Hi everybody, I’m excited to be a part of this forum. This is actually my first post 🤩!

I’ve got a question!

Does anybody know at what speed a WW2-fighterplane is going down, after it was hit?

And how long (minutes/seconds) would it take till it reached the ground and crashed?


----------



## Airframes (May 8, 2020)

No easy answer to that I'm afraid, there are too many factors involved.
It would depend on the type of aircraft, the speed it was flying at when seriously hit, the attitude and angle of the aircraft, the altitude, wind and weather, if it was totally intact, missing large sections, burning, etc etc.

Reactions: Like Like:
1 | Like List reactions


----------



## Fighterplane (May 8, 2020)

Airframes said:


> No easy answer to that I'm afraid, there are too many factors involved.
> It would depend on the type of aircraft, the speed it was flying at when seriously hit, the attitude and angle of the aircraft, the altitude, wind and weather, if it was totally intact, missing large sections, burning, etc etc.



Yeah I can understand it’s not an easy question to answer. And it don’t need to be so detailled and exact.
Would it (in general) take around 3 minutes?


----------



## Airframes (May 8, 2020)

The aircraft would have to be at a heck of an altitude, and almost stable in its fall, to take three minutes.
Let's say the aircraft was a fighter, the size of a Bf109, and at 10,000 feet when it began it's descent, in a dive at around 45 degrees angle, not spinning or falling end over end, and structurally intact.
Time to impact would then be anywhere between around 20 to 60 seconds, possibly faster, depending on the speed of the aircraft.
A human body, in freefall in a stable, spread position, falls at 200 feet per second, eventually reaching a terminal velocity of 120 mph ( the first 11 to 12 seconds are in acceleration ). If the parachute is not deployed, impact will happen after 50 to 60 seconds, depending on air density, wind etc.
An aircraft, being heavier, and already travelling at probably 150 to 300 mph, is going to descend a lot faster.
As mentioned, it is not possible to give a 'blanket' figure for the time taken, or speed of descent / impact for an aircraft, as it depends on the type, weight, speed, altitude, descent angle etc etc.

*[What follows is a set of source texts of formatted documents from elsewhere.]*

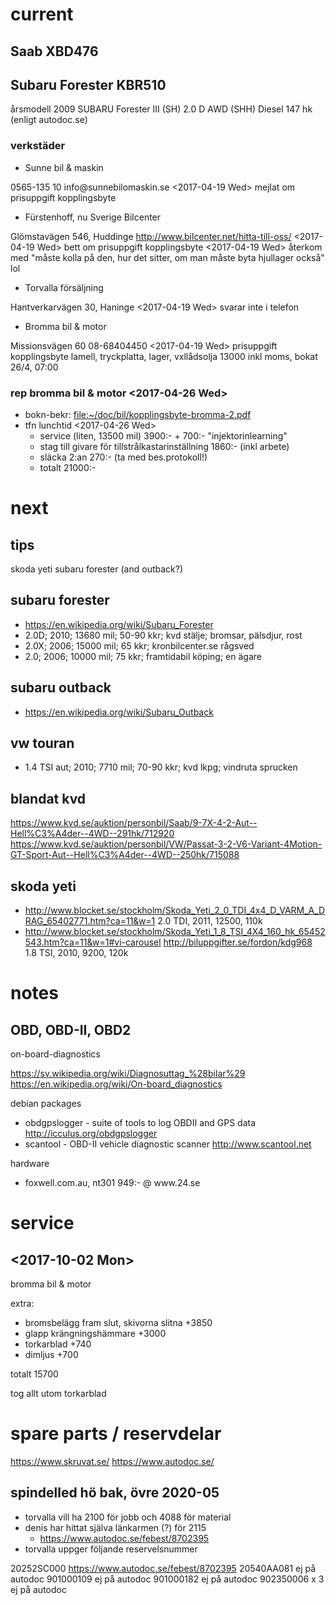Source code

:* current
** Saab XBD476
** Subaru Forester KBR510
årsmodell 2009
SUBARU Forester III (SH) 2.0 D AWD (SHH) Diesel 147 hk (enligt autodoc.se)
*** verkstäder
- Sunne bil & maskin
0565-135 10
info@sunnebilomaskin.se
<2017-04-19 Wed> mejlat om prisuppgift kopplingsbyte
- Fürstenhoff, nu Sverige Bilcenter
Glömstavägen 546, Huddinge
http://www.bilcenter.net/hitta-till-oss/
<2017-04-19 Wed> bett om prisuppgift kopplingsbyte
<2017-04-19 Wed> återkom med "måste kolla på den, hur det sitter, om man måste byta hjullager också" lol
- Torvalla försäljning
Hantverkarvägen 30, Haninge
<2017-04-19 Wed> svarar inte i telefon
- Bromma bil & motor
Missionsvägen 60
08-68404450
<2017-04-19 Wed> prisuppgift kopplingsbyte
  lamell, tryckplatta, lager, vxllådsolja
  13000 inkl moms, bokat 26/4, 07:00
*** rep bromma bil & motor <2017-04-26 Wed>
- bokn-bekr: [[file:kopplingsbyte-bromma-2.pdf][file:~/doc/bil/kopplingsbyte-bromma-2.pdf]]
- tfn lunchtid <2017-04-26 Wed> 
  - service (liten, 13500 mil) 3900:- + 700:- "injektorinlearning"
  - stag till givare för tillstrålkastarinställning 1860:- (inkl arbete)
  - släcka 2:an 270:- (ta med bes.protokoll!)
  - totalt 21000:-
* next
** tips
skoda yeti
subaru forester (and outback?)
** subaru forester
- https://en.wikipedia.org/wiki/Subaru_Forester
- 2.0D; 2010; 13680 mil; 50-90 kkr; kvd stälje; bromsar, pälsdjur, rost
- 2.0X; 2006; 15000 mil; 65 kkr; kronbilcenter.se rågsved
- 2.0; 2006; 10000 mil; 75 kkr; framtidabil köping; en ägare
** subaru outback
- https://en.wikipedia.org/wiki/Subaru_Outback
** vw touran
- 1.4 TSI aut; 2010; 7710 mil; 70-90 kkr; kvd lkpg; vindruta sprucken
** blandat kvd
https://www.kvd.se/auktion/personbil/Saab/9-7X-4-2-Aut--Hell%C3%A4der--4WD--291hk/712920
https://www.kvd.se/auktion/personbil/VW/Passat-3-2-V6-Variant-4Motion-GT-Sport-Aut--Hell%C3%A4der--4WD--250hk/715088
** skoda yeti
- http://www.blocket.se/stockholm/Skoda_Yeti_2_0_TDI_4x4_D_VARM_A_DRAG_65402771.htm?ca=11&w=1
  2.0 TDI, 2011, 12500, 110k
- http://www.blocket.se/stockholm/Skoda_Yeti_1_8_TSI_4X4_160_hk_65452543.htm?ca=11&w=1#vi-carousel
  http://biluppgifter.se/fordon/kdg968
  1.8 TSI, 2010, 9200, 120k
* notes
** OBD, OBD-II, OBD2
on-board-diagnostics

https://sv.wikipedia.org/wiki/Diagnosuttag_%28bilar%29
https://en.wikipedia.org/wiki/On-board_diagnostics

debian packages
- obdgpslogger - suite of tools to log OBDII and GPS data
  http://icculus.org/obdgpslogger
- scantool - OBD-II vehicle diagnostic scanner
  http://www.scantool.net

hardware
- foxwell.com.au, nt301 949:- @ www.24.se
* service
** <2017-10-02 Mon>
bromma bil & motor

extra:
- bromsbelägg fram slut, skivorna slitna +3850
- glapp krängningshämmare +3000
- torkarblad +740
- dimljus +700
totalt 15700

tog allt utom torkarblad
* spare parts / reservdelar
https://www.skruvat.se/
https://www.autodoc.se/

** spindelled hö bak, övre 2020-05
- torvalla vill ha 2100 för jobb och 4088 för material
- denis har hittat själva länkarmen (?) för 2115
  - https://www.autodoc.se/febest/8702395
- torvalla uppger följande reservelsnummer
20252SC000 https://www.autodoc.se/febest/8702395
20540AA081 ej på autodoc
901000109 ej på autodoc
901000182 ej på autodoc
902350006 x 3 ej på autodoc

Edited to correct typos etc.

Reactions: Like Like:
1 | Like List reactions


----------



## Fighterplane (May 8, 2020)

Airframes said:


> The aircraft would have to be at a heck of an altitude, and almost stable in its fall, to take three minutes.
> Let's say the aircraft was a fighter, the size of a Bf109, and at 10,000 feet when it began it's descent, in a dive at around 45 degrees angle, not spinning or falling end over end, and structurally intact.
> Time to impact would then be anywhere between around 20 to 60 seconds, possibly faster, depending on the speed of the aircraft.
> A human body, in freefall in a stable, spread position, falls at 200 feet per second, eventually reaching a terminal velocity of 120 mph ( the first 11 to 12 seconds are in acceleration ). If the parachute is not deployed, impact will happen after 50 to 60 seconds, depending on air density, wind etc.
> ...


Thank you so much for this info. Very kind of you 🙌🏻!!


----------



## Airframes (May 8, 2020)

You're welcome.


----------